Thursday, September 19, 2024

When does my basket effect acquisition? TB Baba Batra 84-86

The Mishnah on daf TB Baba Batra 84 reopens the topic when a person acquires an object. Obviously before the item is sold, both the seller and the buyer have to have the same mind about the object. The seller wants to sell it and the buyer wants to buy it. Nevertheless, handing over the money of the agreed purchase price is insufficient for the buyer to actually acquire the item. The buyer has to do an act of acquisition.

“This mishna discusses several methods of acquiring movable property. With regard to one who sells produce to another, if the buyer pulled the produce but did not measure it, he has acquired the produce through the act of acquisition of pulling. If he measured the produce but did not pull it, he has not acquired it, and either the seller or the buyer can decide to rescind the sale. If the buyer is perspicacious and wants to acquire the produce without having to pull it, and he wishes to do so before the seller could change his mind and decide not to sell, he rents its place, where the produce is located, and his property immediately effects acquisition of the produce on his behalf.” (TB Baba Batra 84b, Sefaria.org translation)

Because this Mishna is too vague, the Gemara litigates where the selling takes place and when the buyer’s vessel acquires the produce. First of all, everybody agrees that when the transaction happens in the public domain, the buyer’s vessel doesn’t automatically acquire the item that is put into it. “A person’s vessels effect acquisition of any item placed inside them for him, in any place in which they are situated, except for the public domain.” (TB Baba Batra 85a, Sefaria.org translation) Rashbam explains that the basket in the public domain creates a public hazard as people may trip over it; consequently, it has no right to be there.

When the buyer’s basket is in a neutral territory like an alleyway or court your where neither the buyer nor the seller own, the buyer’s vessel effects the acquisition of the goods. “Rabbi Asi says that Rabbi Yoḥanan says: If the seller measured the produce and placed it in an alleyway, which is not the public domain but a location where people can keep their belongings, then even if the buyer did not pull the produce, he acquires it..” (TB Baba Batra 84b, Sefaria.org translation) Rashbam explains the buyer can temporarily acquire the land upon which the basket sits and that spot acts like a kinyan khazarot (קנין חצרות).

Obviously when the buyer’s basket is in the buyer’s domain, the items in the basket belong to the buyer.

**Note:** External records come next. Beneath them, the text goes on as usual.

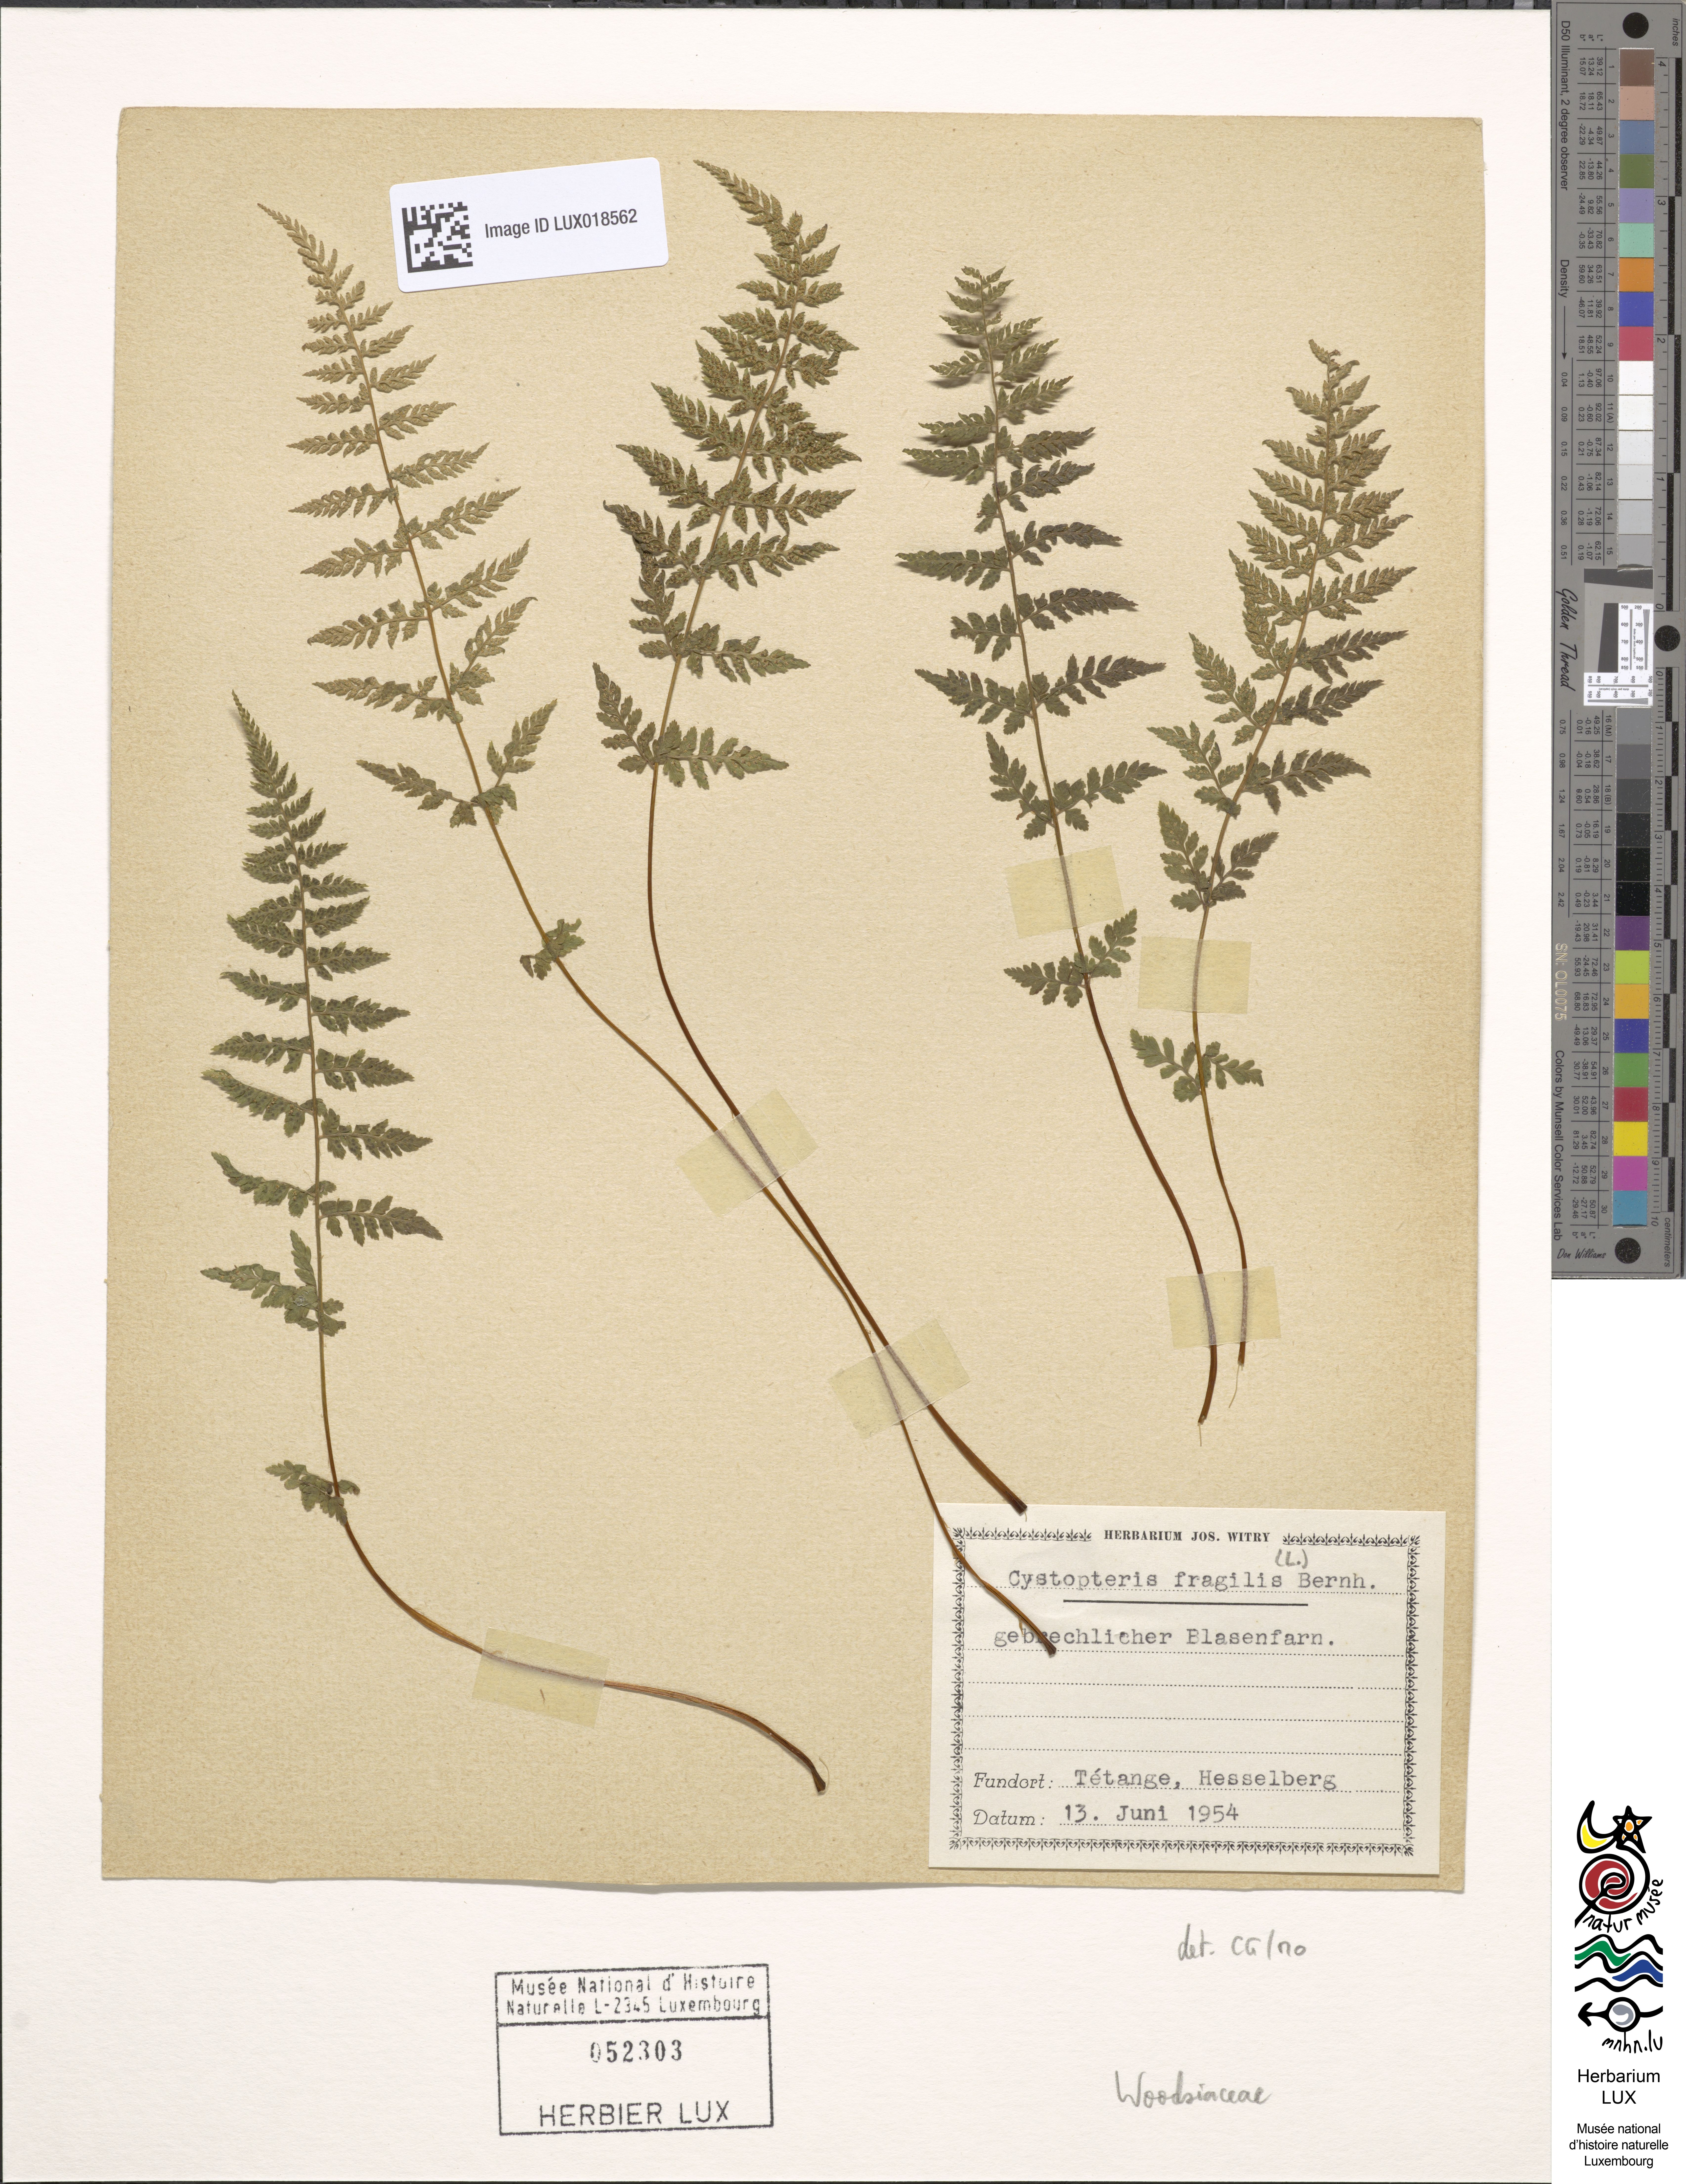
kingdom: Plantae
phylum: Tracheophyta
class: Polypodiopsida
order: Polypodiales
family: Cystopteridaceae
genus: Cystopteris
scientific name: Cystopteris fragilis
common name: Brittle bladder fern
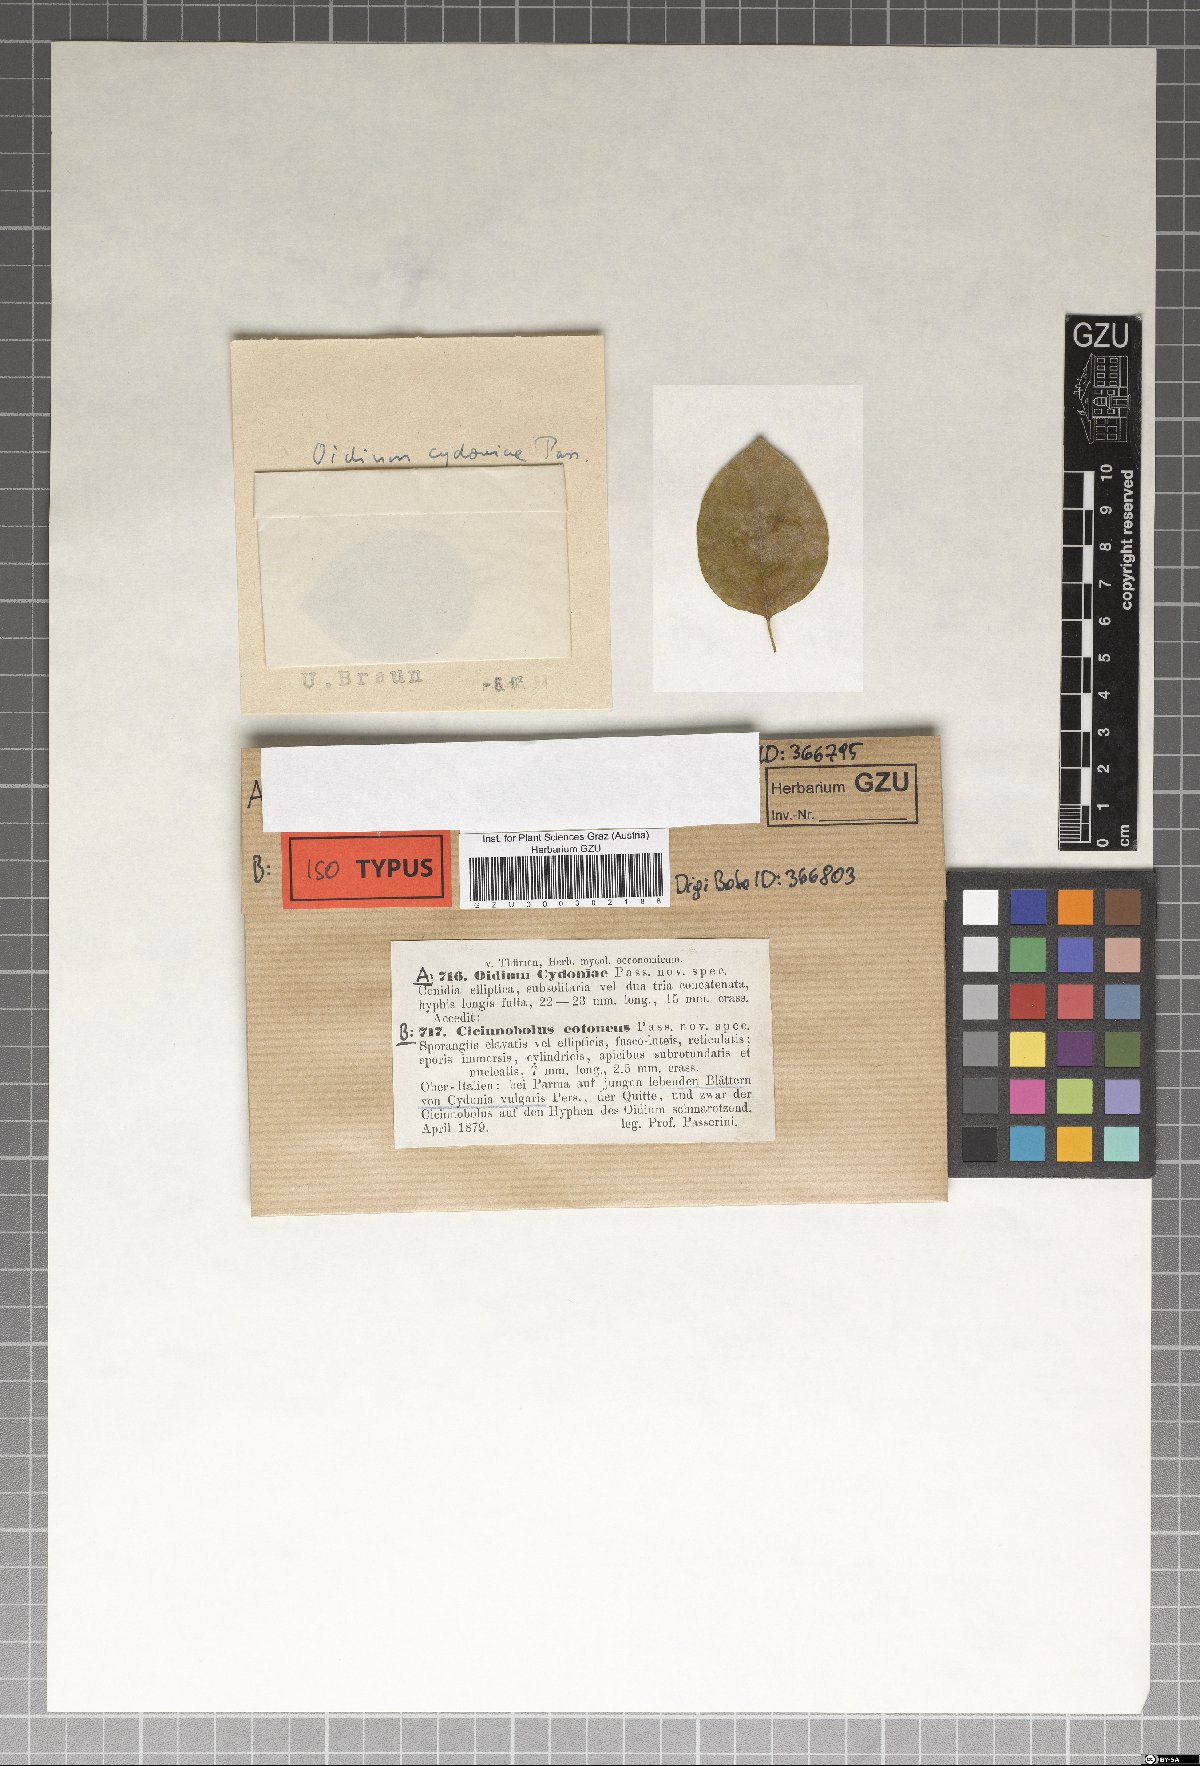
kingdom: Fungi
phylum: Ascomycota
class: Dothideomycetes
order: Pleosporales
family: Phaeosphaeriaceae
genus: Cicinobolus
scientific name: Cicinobolus
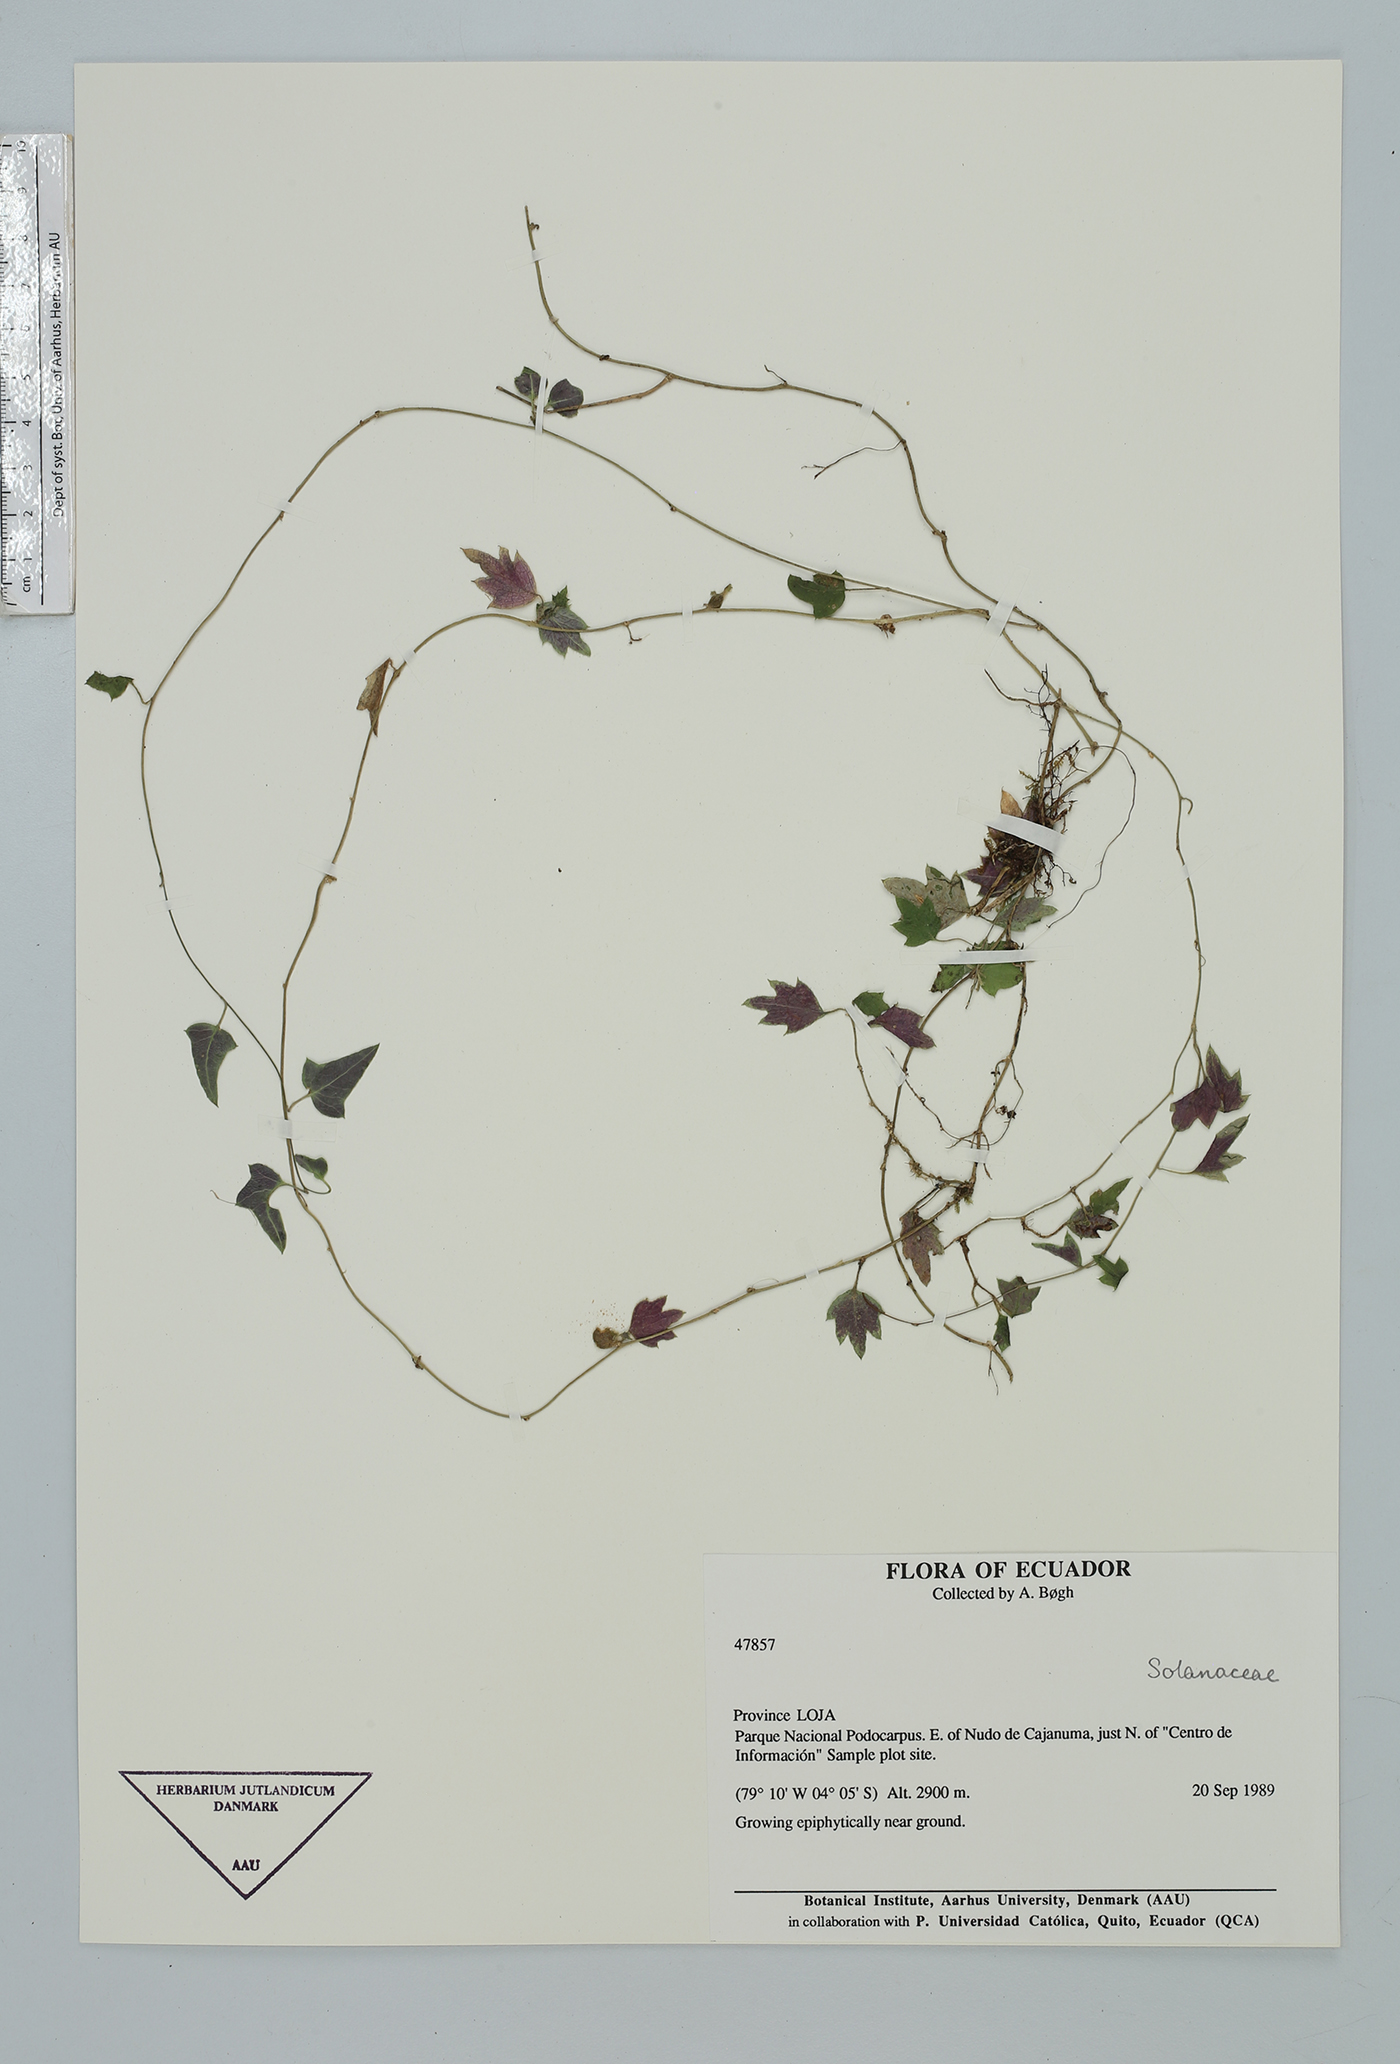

What happens when the buyer’s basket is in the seller’s domain? This question is never definitively answered. One position asserts that my vessel actually can acquire the items put in it even in the seller’s domain. The other position argues that the vessel status becomes subsumed or nullified by the larger sellers domain. Halkhically, it is as if not my vessel at all. The only time the buyer’s vessel can definitely acquire the items put into it in the sellers domain is when the seller says, “Go and acquire it.” “Ravina said to Rav Ashi: Come and hear a resolution, as Rav and Shmuel both say: A person’s vessel effects acquisition for him of any item placed inside it, in any place that it is situated. What is added by the phrase: In any place? Does it not serve to add the domain of the seller? Rav Ashi answered: There, it is referring to a specific case, where the seller said to him: Go and acquire it. In that situation, the buyer does acquire the merchandise. This does not refer to a standard case where the buyer’s vessels are located in the domain of the seller.” (Sefaria.org translation)

The Gemara goes on to teach us other rules of acquisition. “§ We learned in a mishna elsewhere (Kiddushin 26a): Property that is guaranteed, i.e., land, is acquired by means of money, or by means of a bill, or by taking possession of it. And property that does not have a guarantee, i.e., movable property, can be acquired only by means of pulling. In Sura they taught this following halakha in the name of Rav Ḥisda, while in Pumbedita they taught it in the name of Rav Kahana, and some say in the name of Rava: They taught that movable property is acquired by means of pulling only with regard to items that are not typically lifted due to their weight or for some other reason. But in the case of items that are typically lifted, then yes, they are acquired by means of lifting, but they are not acquired by means of pulling.” (Sefari.org translation)

The rabbis made an exception with small domesticated animals. You might think that small domesticated animals need to be lifted in order to acquire them. “Domesticated animals are different, as they cling to the ground and it is difficult to lift them. Therefore, the usual manner of moving animals is to pull them.” (Sefaria.org translation) Because these animals are difficult to hold even though they are light enough to pick up, the rabbis decreed leniently a person may acquire them through pulling.